> 练习目标
逐字抄写下方阅读材料中自“不同检测系统促甲状腺激素测定结果的偏倚评价”开始、至“受性能评价部分存在不可比性。”为止的部分，首尾两处均包括在内。

> 阅读材料
不同检测系统促甲状腺激素测定结果的偏倚评价

目的评价不同检测系统测定血清促甲状腺激素(TSH)结果是否存在偏倚。方法分别选用拜尔、德普和自制不同水平的质控物和不同浓度的患者新鲜血清,应用4个不同的化学发光免疫检测系统(拜尔ACS180、拜尔CENTAUR、强生VITROSECI、德普Immulite-1000化学发光免疫检测系统)检测TSH,并对数据进行相关统计学分析。结果经随机区组设计资料的方差分析,不同厂家、不同水平的质控物和不同浓度的患者新鲜血清的测定结果在各检测系统间差异均有统计学意义(P<0.01);各检测系统间的相关系数均大于0.975;可靠性分析信度系数α均接近1;以CEN-AUR作目标检测系统,对其他检测系统作临床可接受性能评价,ACS180检测系统临床可接受,但另2个检测系统临床均部分接受。结论4个检测系统测定TSH结果精密度符合临床要求,但临床可接受性能评价部分存在不可比性。

Comparability research on TSH results among different detection systems

Objective To discuss the comparability of TSH results among different detection systems.Methods 4 different kinds of chemiluminescence immune detection systems (Bayer ACS180, Bayer CENTAUR, VITROS ECI and DPC immulite-1000) were used to detect TSH concentration in 3 kinds of quality control specimens (Bayer,DPC and self-made) and clinical sera. The collected data were dealt with statistical analysis.Results Analysis of variance showed the TSH results from different control and patients sera had significant difference in different detection systems (P<0.01). The correlation coefficient of each detection system was above 0.975 and the reliability coefficient close to 1. CENTAUR was regarded as the standard detection system and used to evaluate the acceptability of other detection systems. As a result, ACS 180 was accepted and VITROS ECI and immulite-1000 were partly accepted by clinic assessment.Conclusion The precision of TSH results in the 4 kinds of detection systems accords to clinical requirement. However, incomparability exists in the evaluation of clinical acceptability.

> 来自数据源的条目
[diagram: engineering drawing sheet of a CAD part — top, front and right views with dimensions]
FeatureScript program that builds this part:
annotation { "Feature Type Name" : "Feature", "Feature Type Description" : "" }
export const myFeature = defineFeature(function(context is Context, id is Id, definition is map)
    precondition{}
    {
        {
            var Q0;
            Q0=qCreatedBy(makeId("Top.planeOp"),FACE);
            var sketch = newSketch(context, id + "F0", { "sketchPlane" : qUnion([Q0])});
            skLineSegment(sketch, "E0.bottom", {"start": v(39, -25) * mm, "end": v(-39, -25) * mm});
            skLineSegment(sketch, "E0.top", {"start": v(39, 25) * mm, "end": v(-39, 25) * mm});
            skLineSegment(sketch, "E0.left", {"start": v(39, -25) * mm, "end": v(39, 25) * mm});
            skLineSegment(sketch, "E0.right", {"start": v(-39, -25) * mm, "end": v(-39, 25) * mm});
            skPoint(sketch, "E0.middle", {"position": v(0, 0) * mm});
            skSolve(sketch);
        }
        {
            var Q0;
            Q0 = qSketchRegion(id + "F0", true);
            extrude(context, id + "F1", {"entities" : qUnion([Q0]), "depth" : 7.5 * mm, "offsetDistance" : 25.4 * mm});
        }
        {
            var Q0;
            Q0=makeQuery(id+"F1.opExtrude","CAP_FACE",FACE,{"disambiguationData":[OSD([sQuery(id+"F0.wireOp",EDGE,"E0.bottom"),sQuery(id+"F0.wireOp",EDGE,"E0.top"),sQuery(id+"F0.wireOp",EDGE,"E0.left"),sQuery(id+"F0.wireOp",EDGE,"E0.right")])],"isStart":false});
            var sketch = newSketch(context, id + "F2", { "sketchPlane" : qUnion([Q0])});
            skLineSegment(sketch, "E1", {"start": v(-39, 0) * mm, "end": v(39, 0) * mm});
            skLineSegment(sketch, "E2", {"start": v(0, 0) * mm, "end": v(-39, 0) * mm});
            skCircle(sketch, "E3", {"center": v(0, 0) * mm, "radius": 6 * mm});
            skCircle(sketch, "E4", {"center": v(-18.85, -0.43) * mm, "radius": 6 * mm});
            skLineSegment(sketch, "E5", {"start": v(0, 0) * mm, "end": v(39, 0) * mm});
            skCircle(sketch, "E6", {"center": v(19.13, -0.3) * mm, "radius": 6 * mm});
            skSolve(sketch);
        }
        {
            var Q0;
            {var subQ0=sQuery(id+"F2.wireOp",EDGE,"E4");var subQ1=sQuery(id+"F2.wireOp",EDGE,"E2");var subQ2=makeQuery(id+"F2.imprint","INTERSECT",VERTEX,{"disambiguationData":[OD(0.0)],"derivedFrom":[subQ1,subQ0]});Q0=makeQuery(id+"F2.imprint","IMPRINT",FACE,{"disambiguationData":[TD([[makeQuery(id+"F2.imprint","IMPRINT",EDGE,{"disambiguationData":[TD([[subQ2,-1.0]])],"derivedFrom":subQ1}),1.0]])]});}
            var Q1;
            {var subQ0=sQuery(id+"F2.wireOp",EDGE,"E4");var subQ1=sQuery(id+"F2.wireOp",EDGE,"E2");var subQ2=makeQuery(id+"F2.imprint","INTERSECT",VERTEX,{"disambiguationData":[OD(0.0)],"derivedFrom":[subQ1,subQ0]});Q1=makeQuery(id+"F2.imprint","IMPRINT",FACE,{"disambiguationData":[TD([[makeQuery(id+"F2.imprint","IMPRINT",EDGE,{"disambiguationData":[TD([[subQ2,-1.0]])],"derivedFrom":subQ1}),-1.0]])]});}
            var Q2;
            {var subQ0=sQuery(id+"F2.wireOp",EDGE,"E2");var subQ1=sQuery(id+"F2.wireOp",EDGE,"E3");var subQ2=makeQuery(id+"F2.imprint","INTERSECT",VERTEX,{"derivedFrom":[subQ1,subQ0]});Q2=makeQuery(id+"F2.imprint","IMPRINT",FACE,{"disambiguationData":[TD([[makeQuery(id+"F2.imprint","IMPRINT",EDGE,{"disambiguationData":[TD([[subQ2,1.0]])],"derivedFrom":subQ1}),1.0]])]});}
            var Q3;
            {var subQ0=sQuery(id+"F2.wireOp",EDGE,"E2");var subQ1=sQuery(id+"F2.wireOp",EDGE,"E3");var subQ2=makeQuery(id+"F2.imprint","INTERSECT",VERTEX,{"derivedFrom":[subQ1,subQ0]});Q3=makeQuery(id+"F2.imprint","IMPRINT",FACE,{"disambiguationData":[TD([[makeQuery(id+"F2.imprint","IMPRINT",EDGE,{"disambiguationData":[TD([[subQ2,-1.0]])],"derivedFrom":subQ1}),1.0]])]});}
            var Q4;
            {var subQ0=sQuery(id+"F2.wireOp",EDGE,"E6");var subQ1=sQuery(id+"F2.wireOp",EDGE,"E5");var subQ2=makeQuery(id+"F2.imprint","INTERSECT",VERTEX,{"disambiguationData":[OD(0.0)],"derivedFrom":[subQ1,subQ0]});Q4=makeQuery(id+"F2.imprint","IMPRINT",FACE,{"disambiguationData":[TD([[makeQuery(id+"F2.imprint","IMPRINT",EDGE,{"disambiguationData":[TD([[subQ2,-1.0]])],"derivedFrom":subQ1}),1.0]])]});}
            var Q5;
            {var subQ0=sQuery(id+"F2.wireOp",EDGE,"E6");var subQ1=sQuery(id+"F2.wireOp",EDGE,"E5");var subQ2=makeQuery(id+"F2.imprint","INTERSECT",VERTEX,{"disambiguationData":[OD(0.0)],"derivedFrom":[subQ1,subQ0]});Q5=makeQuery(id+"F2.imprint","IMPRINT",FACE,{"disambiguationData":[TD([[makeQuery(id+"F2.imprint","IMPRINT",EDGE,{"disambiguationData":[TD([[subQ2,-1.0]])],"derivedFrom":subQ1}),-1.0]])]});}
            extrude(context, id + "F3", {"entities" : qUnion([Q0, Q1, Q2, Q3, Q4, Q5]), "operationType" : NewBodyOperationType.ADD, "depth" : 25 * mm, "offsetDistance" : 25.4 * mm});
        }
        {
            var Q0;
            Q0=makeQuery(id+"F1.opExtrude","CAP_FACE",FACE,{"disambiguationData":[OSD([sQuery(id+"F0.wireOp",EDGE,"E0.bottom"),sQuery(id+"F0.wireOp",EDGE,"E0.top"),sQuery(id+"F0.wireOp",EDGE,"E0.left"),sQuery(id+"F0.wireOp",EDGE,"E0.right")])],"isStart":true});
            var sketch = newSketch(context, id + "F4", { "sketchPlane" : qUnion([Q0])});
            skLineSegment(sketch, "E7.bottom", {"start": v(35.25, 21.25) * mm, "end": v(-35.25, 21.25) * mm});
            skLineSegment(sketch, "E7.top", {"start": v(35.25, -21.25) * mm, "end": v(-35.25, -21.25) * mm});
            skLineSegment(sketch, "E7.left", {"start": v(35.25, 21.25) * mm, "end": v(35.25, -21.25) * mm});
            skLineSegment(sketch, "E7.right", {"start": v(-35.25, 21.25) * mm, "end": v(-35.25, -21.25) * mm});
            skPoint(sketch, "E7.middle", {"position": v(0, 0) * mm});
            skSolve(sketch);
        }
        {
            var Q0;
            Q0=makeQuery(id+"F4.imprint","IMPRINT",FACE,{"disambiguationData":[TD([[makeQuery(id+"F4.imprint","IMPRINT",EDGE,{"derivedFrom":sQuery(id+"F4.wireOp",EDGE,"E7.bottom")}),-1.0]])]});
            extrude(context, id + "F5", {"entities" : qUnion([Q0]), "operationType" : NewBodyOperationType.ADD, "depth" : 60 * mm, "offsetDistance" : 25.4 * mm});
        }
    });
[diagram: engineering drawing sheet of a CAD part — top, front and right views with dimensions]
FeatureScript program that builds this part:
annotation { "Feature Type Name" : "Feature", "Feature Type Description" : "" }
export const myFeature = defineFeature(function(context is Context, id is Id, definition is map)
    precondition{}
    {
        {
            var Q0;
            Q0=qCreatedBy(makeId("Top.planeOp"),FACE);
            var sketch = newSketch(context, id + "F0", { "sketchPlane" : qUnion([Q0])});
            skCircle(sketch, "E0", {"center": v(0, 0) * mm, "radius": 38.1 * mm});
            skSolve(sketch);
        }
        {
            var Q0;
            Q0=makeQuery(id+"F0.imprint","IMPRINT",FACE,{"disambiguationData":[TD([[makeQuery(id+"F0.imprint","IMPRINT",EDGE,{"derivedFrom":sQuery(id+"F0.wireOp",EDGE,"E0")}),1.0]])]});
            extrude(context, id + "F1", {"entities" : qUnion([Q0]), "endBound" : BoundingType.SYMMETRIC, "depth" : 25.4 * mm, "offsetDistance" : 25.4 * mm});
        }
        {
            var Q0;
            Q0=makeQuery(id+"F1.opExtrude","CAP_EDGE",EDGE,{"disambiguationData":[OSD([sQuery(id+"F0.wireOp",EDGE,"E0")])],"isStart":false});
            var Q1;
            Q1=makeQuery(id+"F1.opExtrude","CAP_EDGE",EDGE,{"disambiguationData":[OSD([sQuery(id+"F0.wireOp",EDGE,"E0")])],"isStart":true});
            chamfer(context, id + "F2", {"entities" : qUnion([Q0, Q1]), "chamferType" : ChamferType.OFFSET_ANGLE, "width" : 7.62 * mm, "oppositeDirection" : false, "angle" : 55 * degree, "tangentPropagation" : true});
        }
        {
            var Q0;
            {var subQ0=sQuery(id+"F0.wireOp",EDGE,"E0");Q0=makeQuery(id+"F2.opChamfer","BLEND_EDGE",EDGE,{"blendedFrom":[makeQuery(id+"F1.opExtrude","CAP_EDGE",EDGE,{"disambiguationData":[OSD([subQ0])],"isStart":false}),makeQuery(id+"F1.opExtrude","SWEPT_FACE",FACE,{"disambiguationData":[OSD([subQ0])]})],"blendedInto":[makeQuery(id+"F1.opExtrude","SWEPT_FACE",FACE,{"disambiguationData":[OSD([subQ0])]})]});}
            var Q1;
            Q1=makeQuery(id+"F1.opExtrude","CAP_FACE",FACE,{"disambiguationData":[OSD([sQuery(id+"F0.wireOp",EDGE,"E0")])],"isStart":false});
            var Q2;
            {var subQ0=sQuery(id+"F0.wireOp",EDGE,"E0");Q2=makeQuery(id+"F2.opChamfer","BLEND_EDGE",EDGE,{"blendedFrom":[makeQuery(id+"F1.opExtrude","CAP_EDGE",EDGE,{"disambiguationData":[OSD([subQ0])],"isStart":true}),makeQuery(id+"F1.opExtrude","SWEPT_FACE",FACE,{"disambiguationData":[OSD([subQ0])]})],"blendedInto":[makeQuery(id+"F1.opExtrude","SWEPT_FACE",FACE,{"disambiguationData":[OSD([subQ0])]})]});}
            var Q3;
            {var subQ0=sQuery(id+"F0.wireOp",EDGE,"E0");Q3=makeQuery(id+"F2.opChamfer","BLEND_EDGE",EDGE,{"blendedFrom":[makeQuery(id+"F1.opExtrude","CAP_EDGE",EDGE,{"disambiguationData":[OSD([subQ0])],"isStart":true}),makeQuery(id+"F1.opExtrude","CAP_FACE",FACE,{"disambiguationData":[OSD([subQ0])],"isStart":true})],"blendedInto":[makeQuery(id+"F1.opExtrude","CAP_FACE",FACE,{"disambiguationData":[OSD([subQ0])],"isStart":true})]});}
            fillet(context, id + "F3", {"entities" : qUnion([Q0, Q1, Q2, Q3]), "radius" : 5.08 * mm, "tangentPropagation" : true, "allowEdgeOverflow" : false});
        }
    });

> 作答结果
不同检测系统促甲状腺激素测定结果的偏倚评价

目的评价不同检测系统测定血清促甲状腺激素(TSH)结果是否存在偏倚。方法分别选用拜尔、德普和自制不同水平的质控物和不同浓度的患者新鲜血清,应用4个不同的化学发光免疫检测系统(拜尔ACS180、拜尔CENTAUR、强生VITROSECI、德普Immulite-1000化学发光免疫检测系统)检测TSH,并对数据进行相关统计学分析。结果经随机区组设计资料的方差分析,不同厂家、不同水平的质控物和不同浓度的患者新鲜血清的测定结果在各检测系统间差异均有统计学意义(P<0.01);各检测系统间的相关系数均大于0.975;可靠性分析信度系数α均接近1;以CEN-AUR作目标检测系统,对其他检测系统作临床可接受性能评价,ACS180检测系统临床可接受,但另2个检测系统临床均部分接受。结论4个检测系统测定TSH结果精密度符合临床要求,但临床可接受性能评价部分存在不可比性。